◆ Exercise prompt:
Convert the records below into a numbered list, one line per item, skipping the blank lines. Leave the pictures out of your answer.

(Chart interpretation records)
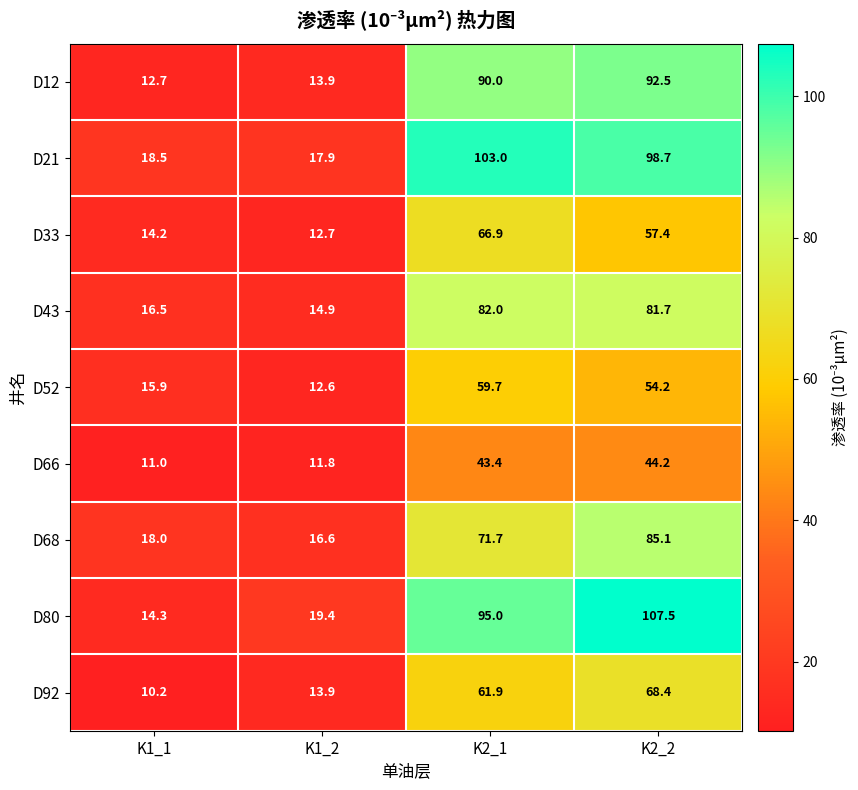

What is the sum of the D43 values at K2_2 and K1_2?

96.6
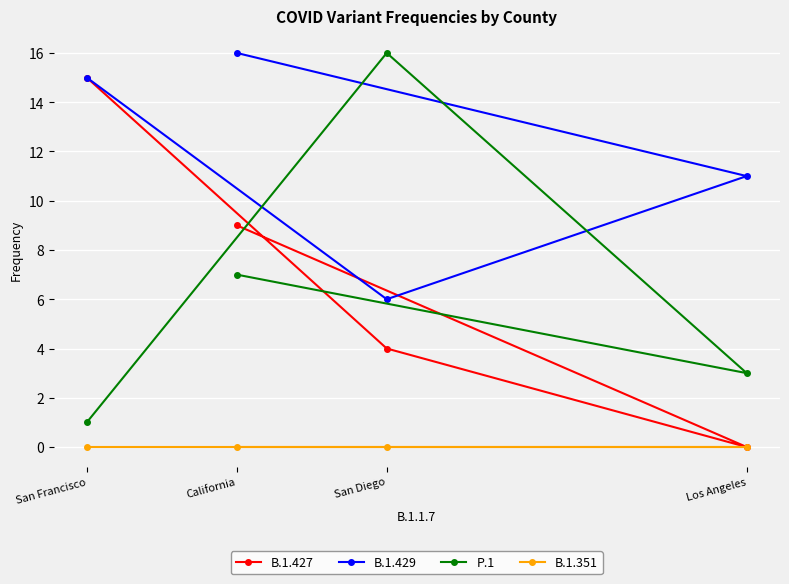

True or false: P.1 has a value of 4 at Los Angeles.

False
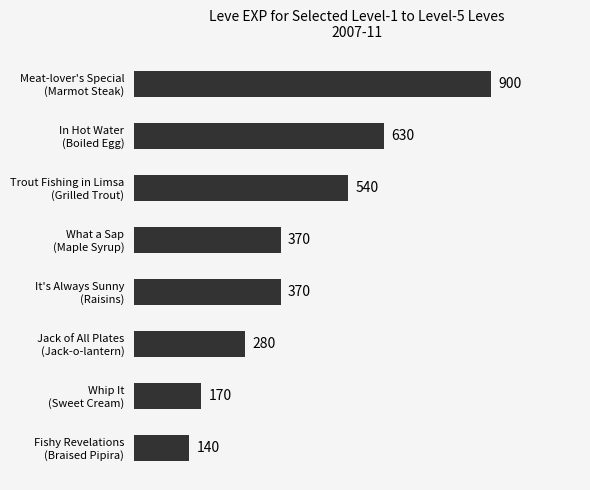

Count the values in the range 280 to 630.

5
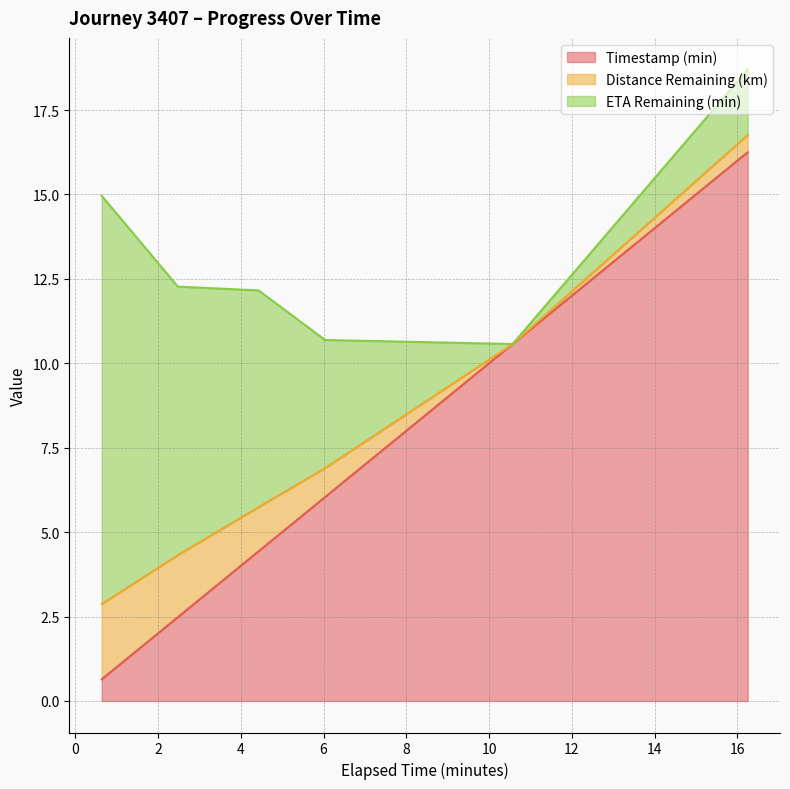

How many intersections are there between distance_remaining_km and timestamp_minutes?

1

◆ Response:
1. What is the sum of the D43 values at K2_2 and K1_2?
2. 96.6
3. True or false: P.1 has a value of 4 at Los Angeles.
4. False
5. Count the values in the range 280 to 630.
6. 5
7. How many intersections are there between distance_remaining_km and timestamp_minutes?
8. 1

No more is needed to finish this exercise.